The refusal to consider the application of a previously terminated employee is ruled not discriminatory by the Quebec Court of Appeal
On February 14, 2012, in the decision Commission des droits de la personne et des droits de la jeunesse c. Centre hospitalier universitaire de Sherbrooke, the Quebec Court of Appeal upheld a decision of the Quebec Human Rights Tribunal (HRT), concluding that the refusal of the Sherbrooke University Hospital (CHUS) to consider the application of a former employee previously terminated was not discriminatory and did not violate sections 10 and 16 of the Charter of Human Rights and Freedoms of Quebec (the Charter).
The plaintiff had been working as a food services clerk at the CHUS since 1985 until his termination in 2001 due to his chronic absenteeism caused by an addiction to alcohol. The plaintiff filed a grievance to challenge his termination but the arbitrator rejected it on the basis that the employer had offered many “last chances” to the grievor who had promised to undergo therapy and resolve his alcoholism problem, but never did.
In 2004, the plaintiff earned a diploma to work as a personal support worker. Previously, in 2001, he had followed a therapy program along with institutional treatment. In January 2005, after unsuccessful attempts at getting hired in other hospitals, he applied for a position at the CHUS as a personal support worker. Shortly after that, he was informed that his application was rejected because of his previous termination in 2001.
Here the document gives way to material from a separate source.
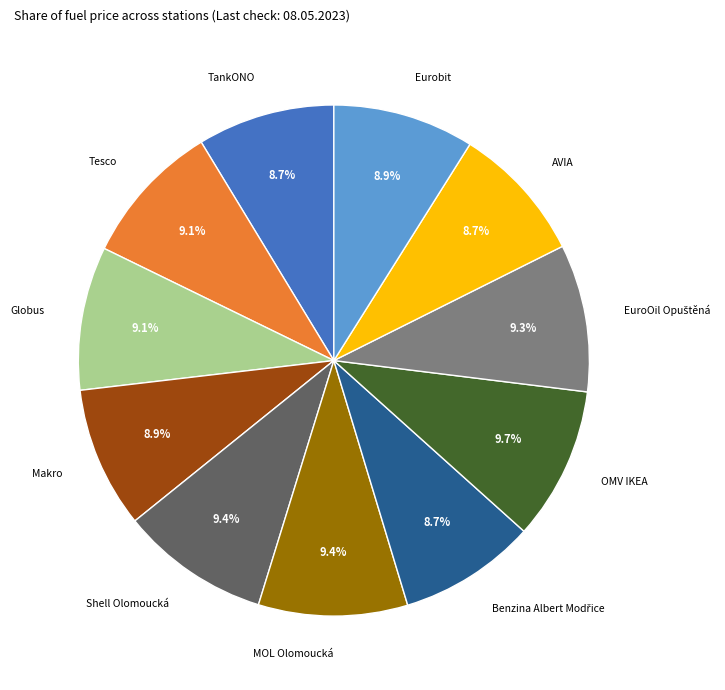

Is there any slice that represents more than half of the pie?

No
Human Rights Tribunal Judgment
The HRT conceded that, prima facie, there was discrimination on the grounds of a handicap. According to the case law, addiction to alcohol is considered a handicap and a prohibited ground of discrimination pursuant to section 10 of the Charter. Moreover, section 16 of the Charter prohibits discrimination at the time of hiring.
However, the HRT ruled that proper attendance at work is a justified occupational requirement within the scope of section 20 of the Charter. Section 20 provides that denying an applicant a position on the basis of a lack of aptitudes or qualifications required for employment does not amount to discrimination. According to the HRT, the obligation of accommodation incumbent upon the employer did not require the CHUS to disregard the plaintiff’s past employee record, which demonstrated that the plaintiff was unable to meet this position’s requirements. Furthermore, his past behavior had permanently broken the trust relationship between the two parties.
Judgment of the Court of Appeal
The Court rejected the appeal by a majority of two judges against one.
According to Justice Duval-Hesler, timely attendance at one’s workplace constitutes a good-faith professional requirement. In her view, the issue at hand was to determine whether the refusal of an individualized evaluation of the plaintiff’s application because of his previous termination for poor attendance was unreasonable. The judge noted that the employer had verified the plaintiff’s situation many times prior to proceeding with his termination and that an arbitrator had ruled that the cause for his termination was reasonable and not discriminatory. As a result, since the refusal of the application of the plaintiff relies on the same cause as the termination, this refusal cannot be considered unfair in the circumstances. The judge also mentions the termination issue is res judicata and the HRT could not review the arbitrator’s decision.
Justice Dufresne writes that the trust relationship between the CHUS and the plaintiff no longer exists, justifying the refusal to consider the plaintiff’s application. According to Justice Dufresne, this refusal was not discriminatory pursuant to section 20 of the Charter on the basis that the CHUS had no obligation to invite the plaintiff for an interview.
Justice Bouchard, dissenting, insists on the fact that when the applicant applied for a job in 2005, the plaintiff had remained sober for over three years and a half and was in complete remission according to a medical expert. Moreover, the plaintiff had completed formal training and three internships to work as a personal support worker. According to Justice Bouchard, even though the employer could indeed take into account the plaintiff’s previous record and that the employer had no obligation to make a job offer, the employer should have given the plaintiff access to the normal hiring process. The employer should also have conducted an individualized evaluation of the application, taking into account the plaintiff’s current situation. As a result, Justice Bouchard would have allowed the appeal.